The strength of our study is that we used a nationwide study population registered in Præventis, which included virtually all newborns in the Netherlands because it is linked to the population register. Furthermore, it provided almost complete information on important characteristics such as country of birth of parents, birth weight, gestational age and executive organization. This is the best tool for assessing long-term performance of the immunization program [13]. The study also has some limitations. First, we were limited in the characteristics available in Præventis for studying association with compliance. Several studies showed other variables to be associated with timeliness of vaccinations including family size, marital status of mother, birth order, family income, belief of parents and health status of the infant [2, 6, 10]. These characteristics were not available, but would have been of interest. Moreover, qualitative research could be an addition to discover the parent’s motives to comply (or not) with the recommended schedule. Second, urbanization rate and SES were based on last known municipality, which could differ from the actual place of residence at vaccination due to recent moves. Nevertheless, we suspect that the proportion of moves to another municipality is small and thus will have a minimal impact on the results. Finally, the recommended interval between the first and second and the second and third vaccination is 4 weeks but a permitted window around these 4 weeks is not explicitly defined. We used a 14-day window before and after vaccination for both intervals, which is an arbitrary choice. A shorter or longer window will obviously influence the proportion of compliance. However, when using a longer window (2–9 weeks), we found that the effect of the determinants on compliance stayed the same.

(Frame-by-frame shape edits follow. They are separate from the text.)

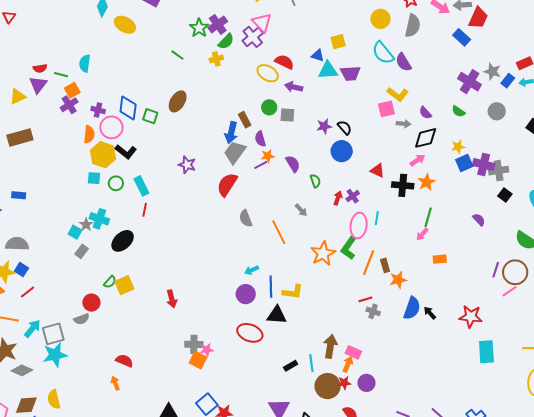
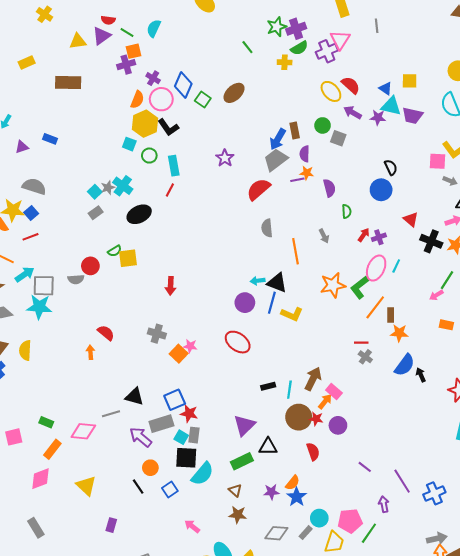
purple star: (324, 126) -> (378, 117), moved
black triangle: (277, 315) -> (277, 283), moved
gray cross: (194, 344) -> (157, 334), moved

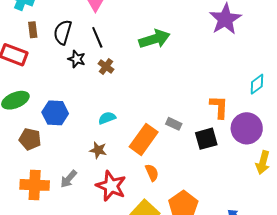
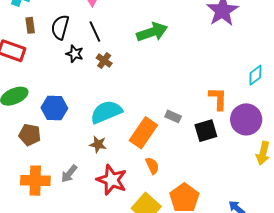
cyan semicircle: (107, 118) -> (106, 112), size x1.8

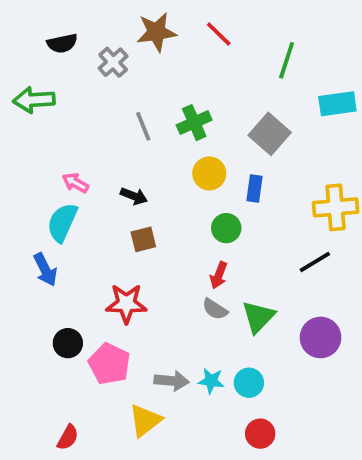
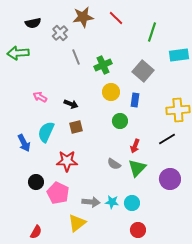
gray line: (143, 126) -> (76, 57), moved
cyan semicircle: (62, 222) -> (46, 132), moved
red arrow: (219, 275) -> (135, 146), moved

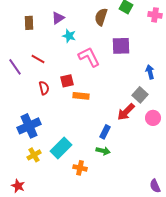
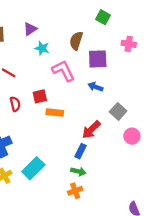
pink cross: (155, 15) -> (129, 44), moved
brown semicircle: (101, 17) -> (76, 41), moved
blue arrow: (150, 72) -> (96, 87), moved, turned -56
red arrow: (126, 112) -> (91, 130), moved
orange cross: (80, 168) -> (75, 191), moved, turned -32

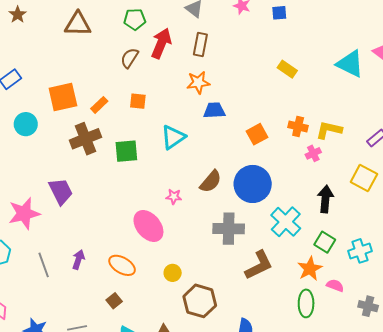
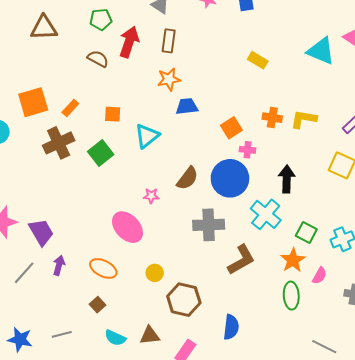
brown semicircle: (129, 58) -> (98, 59), turned 90
orange square: (138, 101) -> (113, 114), moved
green square: (126, 151) -> (101, 153), turned -30
pink cross: (313, 153) -> (248, 150), moved, turned 35
purple trapezoid: (61, 191) -> (41, 232), moved
black arrow: (325, 199) -> (287, 179), moved
gray line: (44, 265) -> (24, 273), turned 65
pink semicircle: (335, 286) -> (319, 276), turned 102

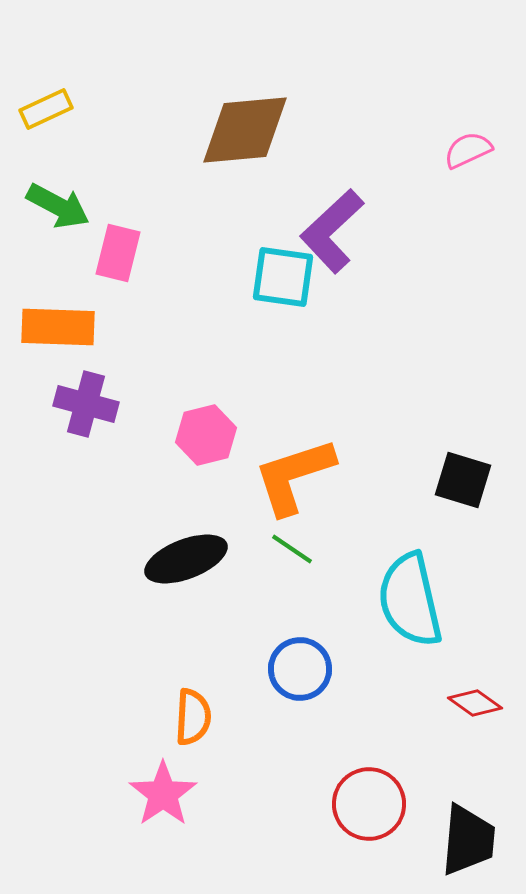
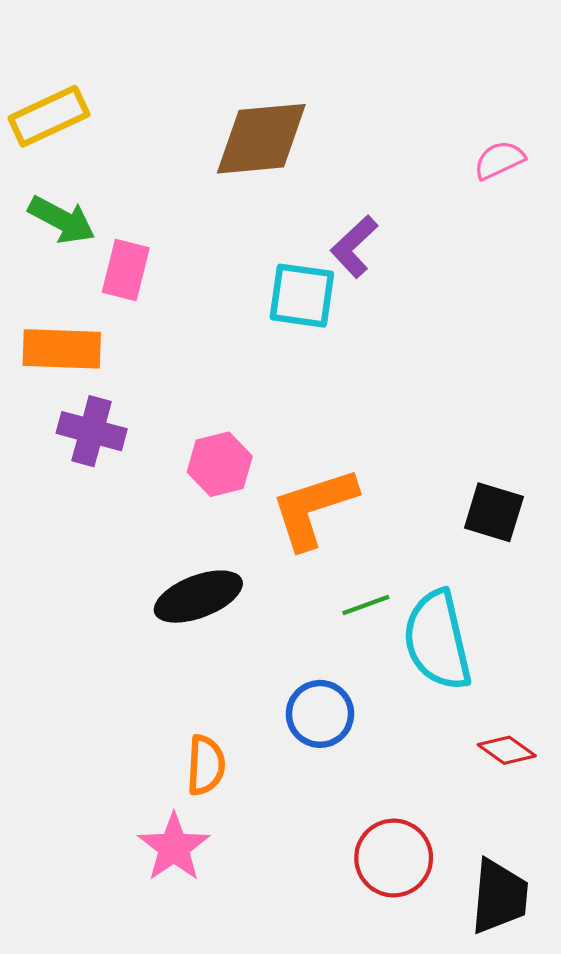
yellow rectangle: (46, 109) -> (49, 116), size x1.4
purple L-shape: (332, 231) -> (354, 246), size x0.7
green line: (292, 549) -> (366, 605), moved, turned -54

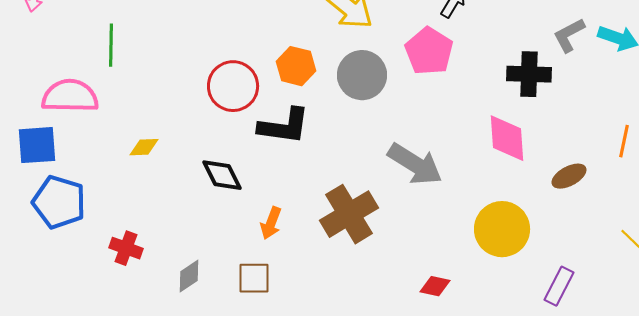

In conclusion, our study showed that incomplete compliance with the recommended schedule for the primary series is associated with prematurity, extremely or very low BW and non-Western country of birth of parents mainly not only because of a delay in the first vaccination but also because of a longer interval between vaccinations. As a consequence, infants with a delayed first vaccination and/or delayed interval between vaccinations are at increased risk of vaccine-preventable diseases, such as pertussis. Although a high proportion of Dutch infants received their first vaccination on time, the timeliness of the Dutch NIP can be further improved. Knowledge about the timing of the recommended immunization schedule amassed through this study is a starting point for further research on the effects of immunization schedules on antibody levels and qualitative research to evaluate the Dutch NIP.